Classical concert-goers have welcomed one of the more unusual side effects of Covid – the cessation of coughing during performances. Thanks to pandemic paranoia, the contagious throat-clearing that typically accompanies recitals has all but vanished, as people fear the slightest wheeze will provoke a panic.
Radio 3 presenter Petroc Trelawny said the effect on BBC Proms broadcasts was a positive one, as in previous seasons the Albert Hall had felt like a sanatorium. “But just as animals modify their behaviour when faced with new predators, 18 months of living with Covid seems to have stopped us coughing unnecessarily,” he told the Radio Times.
The Telegraph arts correspondent Ben Lawrence suggested the phenomenon heralded “a new form of puritanism” that would make music lovers like himself much happier.
Coughing is only one affront to aficionados who find oafish audiences a blight on high-brow art and would rather they stayed at home if they don’t know the ropes. I sympathise with both the above and over the years have been driven demented by the behaviour of fellow patrons.
While I may not have snatched a mobile from an audience member, as Lawrence admitted he once did, I have ticked off a few philistines for taking photos when the ushers haven’t got there first. In fact, during a Lang Lang concert at one Edinburgh Festival, I had to police a whole row of young groupies in the dress circle who clearly had not come for the music.
But exasperating as the uninitiated are to us musical snobs, I would hesitate to have them all excluded just to enhance my own enjoyment.
That way lies the further erosion of audience numbers for an art form that already has an ageing fan base and an off-putting reputation for elitism. Besides, in the intricacies of etiquette, there is sometimes a fine line between the scolding connoisseur and the uncouth culprit.
Take coughing. When others are doing it, it is annoying for sure. But what if it is you, or your guest? I remember to this day my outrage when my then-teenage daughter was overcome by a coughing fit during a forgettable opera at Covent Garden and two Home Counties harpies asked her to leave.
No wonder young people are discouraged, not only by the rules but by the rudeness of some people at concerts.
There are those who believe the concert hall is no place for children. The Korean violinist Kyung-Wha Chung, who berated the parents of a restless child during one of her concerts, said in an interview with Lawrence, “if you can’t sit still, you should not be there”.

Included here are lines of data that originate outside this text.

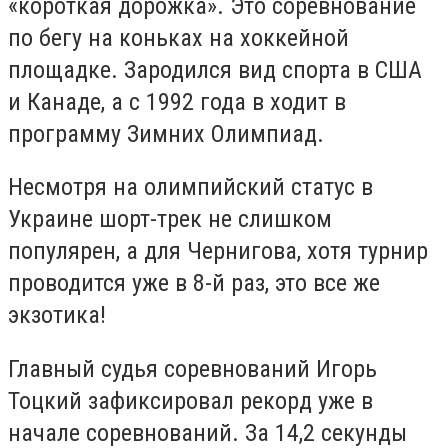
«короткая дорожка». Это соревнование
по бегу на коньках на хоккейной
площадке. Зародился вид спорта в США
и Канаде, а с 1992 года в ходит в
программу Зимних Олимпиад.
Несмотря на олимпийский статус в
Украине шорт-трек не слишком
популярен, а для Чернигова, хотя турнир
проводится уже в 8-й раз, это все же
экзотика!
Главный судья соревнований Игорь
Тоцкий зафиксировал рекорд уже в
начале соревнований. За 14,2 секунды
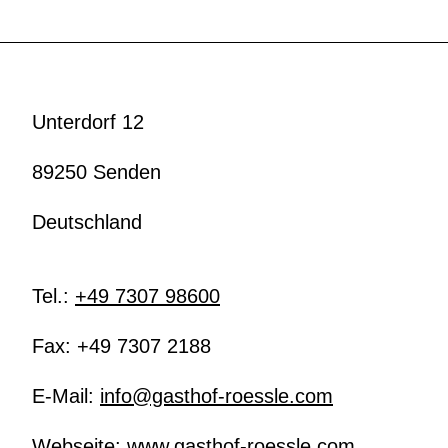
Unterdorf 12
89250 Senden
Deutschland
Tel.:
+49 7307 98600
Fax:
+49 7307 2188
E-Mail:
info@gasthof-roessle.com
Webseite:
www.gasthof-roessle.com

But if we are to engage the next generation, we must expose them to the rarefied atmosphere from an early age. As it happens, as a youngster I was taken to see Chung play Bach, an experience so affecting I credit it with my lifelong love of music.
I let my youngest bring her dolls when I dragged her along, to begin with, aged five. Occasionally her fidgeting upset those sitting nearby but she didn’t make a sound and so never disturbed the musicians.
And it was me, not the child (someone else’s this time), at fault when there was an accident in the middle of “The Lark Ascending” after I had refused to let her climb over the old ladies to get to the exit on time.
But even as the puddle spread under our feet, up on stage, the sublime soloist, Nicola Benedetti, remained oblivious to the contained commotion in the stalls.
Benedetti was unaware, more recently, when her proud father was told to stop photographing her at the start of her show in the Edinburgh Festival, in an open-sided tent, about half a mile away from the band.
If artists are greatly bothered by breaches of etiquette, we tend to hear about it. The Polish pianist Christian Zacharias stopped playing in the middle of a concert in Gothenburg Concert Hall in 2013 after a phone went off. And the treasured but touchy Alfred Brendel notoriously demanded quiet, issuing the threat: “Either you stop coughing or I stop playing.”
Common faux pas, such as clapping between movements or, worse, before the conductor has lowered his baton at the end, may be crimes that separate the clueless from the cognoscenti, but does such behaviour really spoil the evening?
How can we, the enlightened, sneer at this type of audience enthusiasm but ourselves shout “bravo” after a rousing aria in the middle of a scene in an opera?
Obviously, national stereotypes condition crowd responses at classical events just as they do in sports stadiums. Opera buffs at La Scala are famously more demonstrative than here, where booing is almost unheard of.
We don’t even much like cheering. I was once told off for whistling because it interfered with the frequency of the man in front’s hearing aid.
Veteran concertgoers can be just as much trouble as rookies and, on balance, I would rather endure occasional lapses, my own included, to sit in crowded halls.
Select cliques who want to keep the magic all to themselves are the death knell of classical music. It would be another dividend of Covid for the concert hall if the past year’s enforced abstinence has instilled a greater degree of tolerance.